Markanın, bir ülke ya da bölgeden çıkması o ülke ve yerle anılması o markanın güvenirliliğini arttıran bir etmendir. Marka ile ilgili tüm akla gelen özelliklerin yanı sıra o markanın yaratıldığı ülke ya da bölgeden bahsedilmesi markaya yüksek kalite imajını kazandırır. Çünkü o ürünün o ülke ya da bölgede üretilmesi markanın geçmişten bugüne gelen kalite olgusunu ve o ürünün sınıfının içinde en iyisi olduğunu simgeler. Otomotiv sanayii konusunda kaliteli ürünler üreten Almanya’nın ticari anlamda kalite ve güveni temsil etmesi bundandır.

Tablo 1: Ülke Bazında Marka Değeri

Ülke Marka Değeri (Milyar Dolar) %

Amerika 3.124,2 45,4

Çin 1.307,4 19,0

Japonya 418,8 6,1

Almanya 401,0 5,8

Fransa 312,2 4,5

İngiltere 227,8 3,3

Diğer 1.087,4 15,8

Toplam 6.878,1 100,00

Kaynak: Brand Finance, 2019:11

Ekonomik güç ve marka ilişkisini daha iyi anlayabilmek için her yıl belli kıstaslar çerçevesinde, dünyanın en büyük markalarını araştıran Brand Finance Ocak 2019 raporuna bakmak gerekmektedir (Brand Finance, 2019). Dünyanın en büyük on ekonomisi içinde yer alan Amerika’nın (Güngüneş, 2008:36) dünyanın en değerli 100

markası listesine 47 marka ile girdiği, hatta ilk on içerisinde 7 marka bulundurduğu görülmektedir. Yine Tablo 1’de yer alan ülke bazında marka değeri karşılaştırmasına bakıldığında % 45,40’lık payıyla Amerika’nın ilk sırada geldiği görülmektedir.

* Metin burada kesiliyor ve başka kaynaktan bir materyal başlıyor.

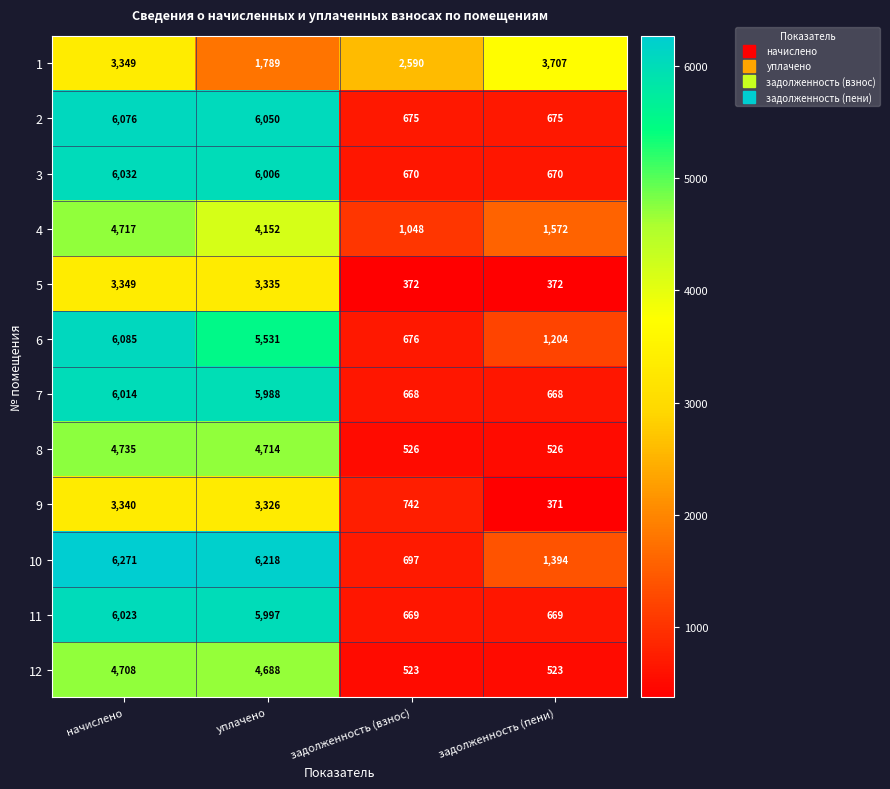

What is the difference between the 10 values at начислено and задолженность (взнос)?

5574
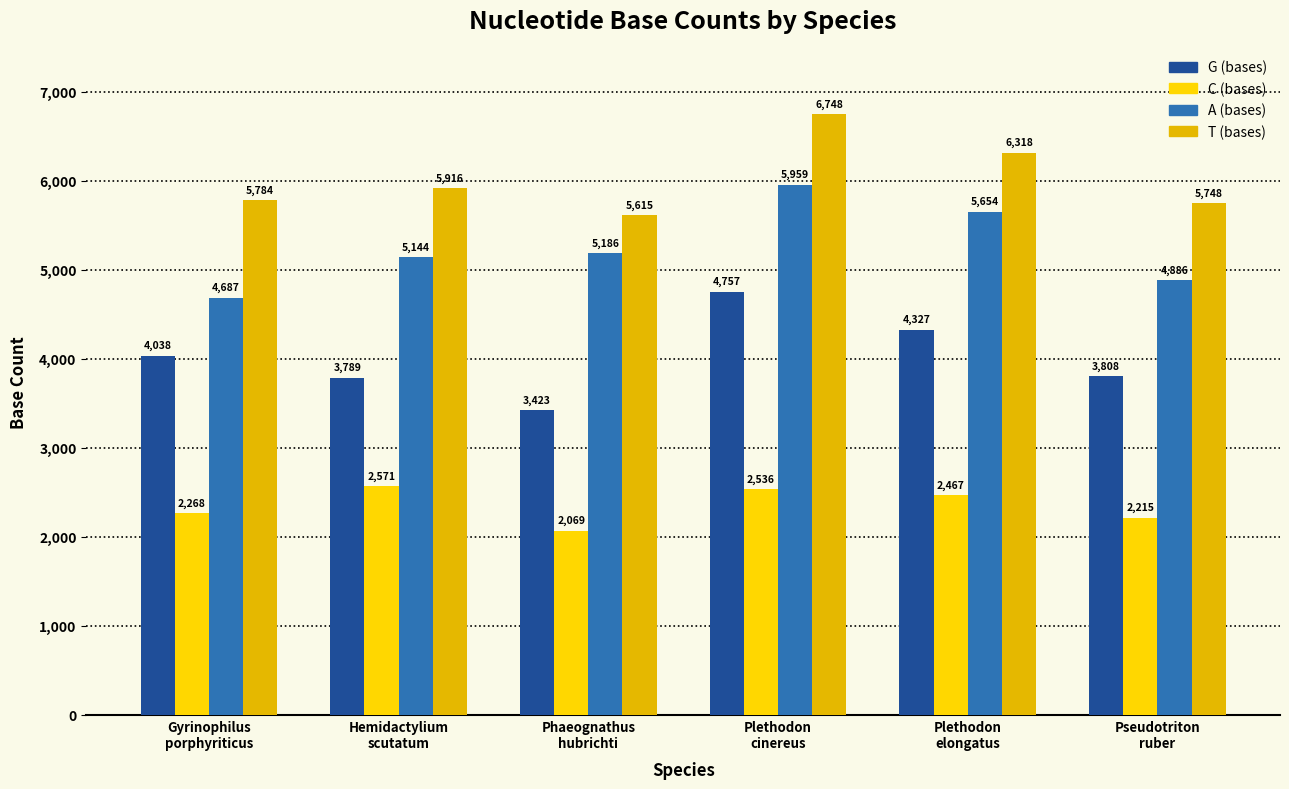

What is the difference between the highest and lowest values at Hemidactylium
scutatum?

3345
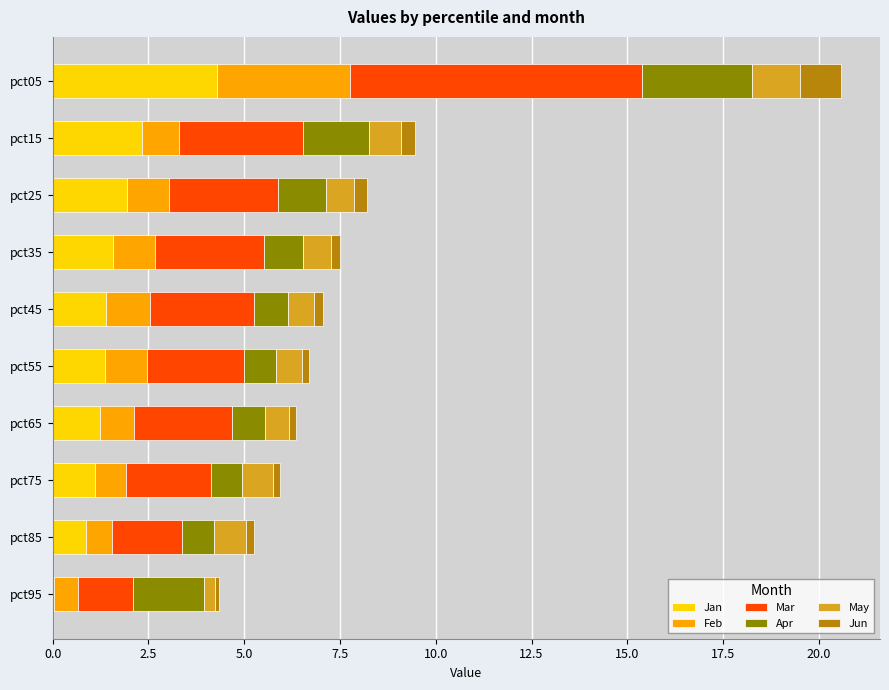

At which category is the sum across all series the highest?

pct05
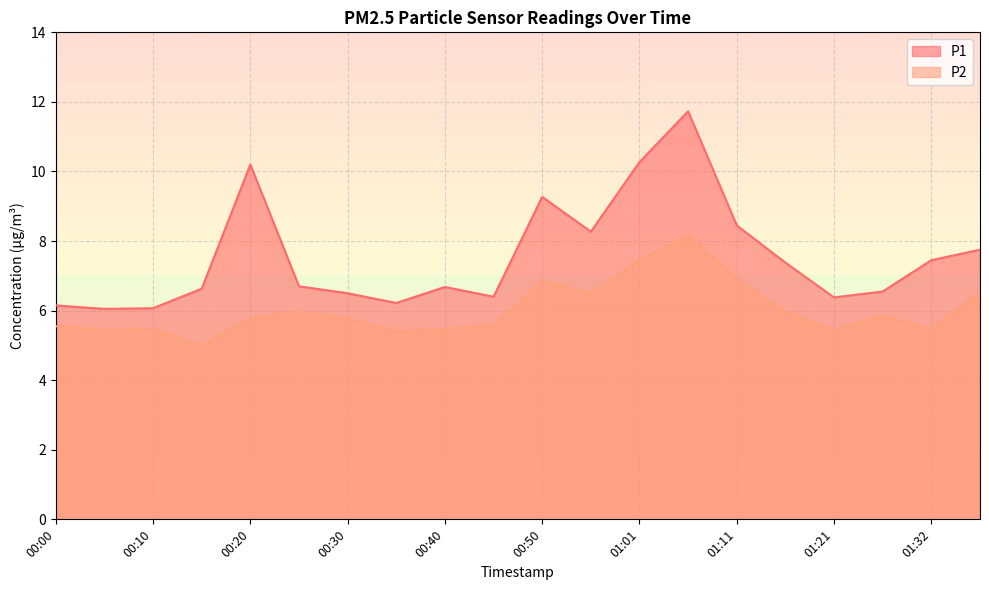

At which category does P2 reach its first local peak?

00:10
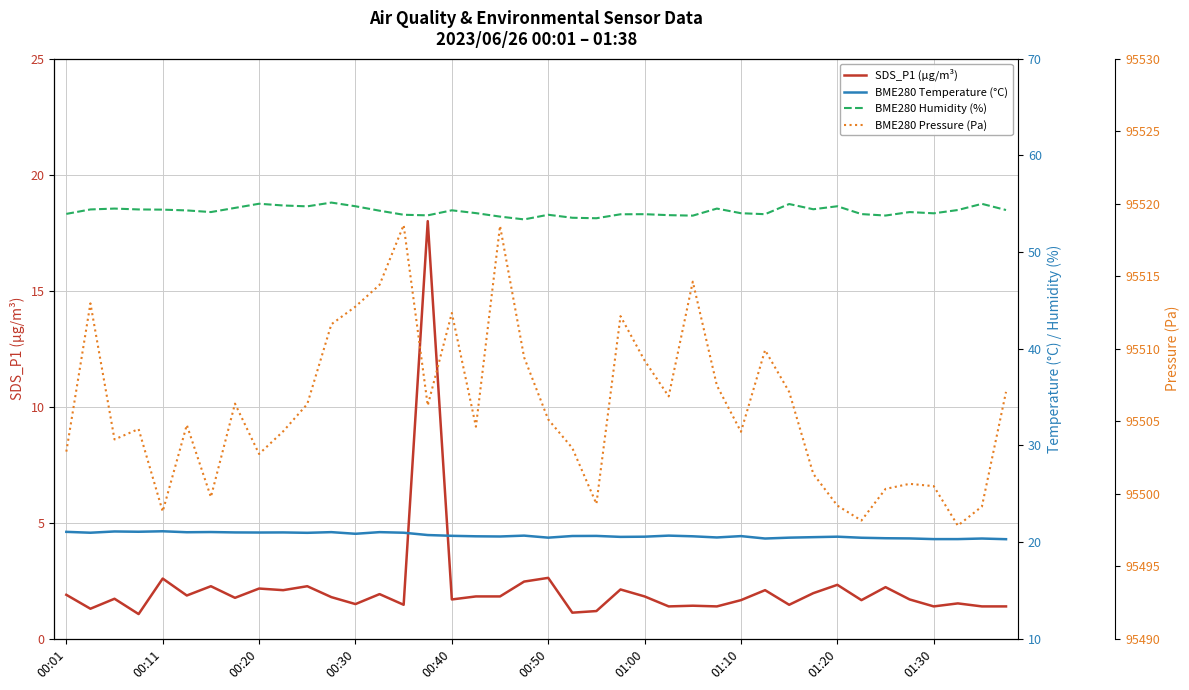

What is the total value across all series at 22?

95574.7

Çalışkanlığıyla bilinen Çin, kalitesi ile tanınan Almanya ve teknolojisi ile bilinen Japonya’nın da bu listede olması tesadüf değildir.

Markaların küresel ekonomi içinde elçiler gibi hareket ederek yeni pazarlara ulaşmayı sağladığı ve dolayısıyla küresel rekabeti şekillendirdiği bilinmektedir. Ülkeler açık sistemler olarak çevresel faktörlerden etkilenirler. Küresel çerçevede yaşanan krizler ülkelerin ekonomilerini doğrudan etkilediği için günümüzde tek bir pazara bağlı kalmak büyük risk oluşturmaktadır. Farklı ülkelerin pazarlarına girmek, ihracat yapmak işletmelerin ve markaların varlığını sürdürmelerinde yardımcı olur. Bu nedenle işletmeler tarafından üretilen kaliteli markalar ülkelerin ihracatını doğrudan etkilemektedir (Ar, 2007:28-32). İhracat gelirleri artan bir ülkede üretim artıyor demektir. Artan üretim, maliyetlerin düşmesi anlamına gelecektir. Düşen maliyetler iç piyasaya da yansıyacak ve iç müşterilerin alım gücünü doğrudan etkileyecektir. Artan alım gücü talebi arttıracak, artan talep üretimi arttıracak ve ekonomik refah sağlanabilir olacaktır.

Güçlü bir ülke markası, ihracatı artırmaya, turizmi, yatırımı ve göç etmeyi sağlar. Ülke markalaşması, bir ülkenin sürdürülebilir kalkınmasının önemli bir parçası olarak ele alınabilir.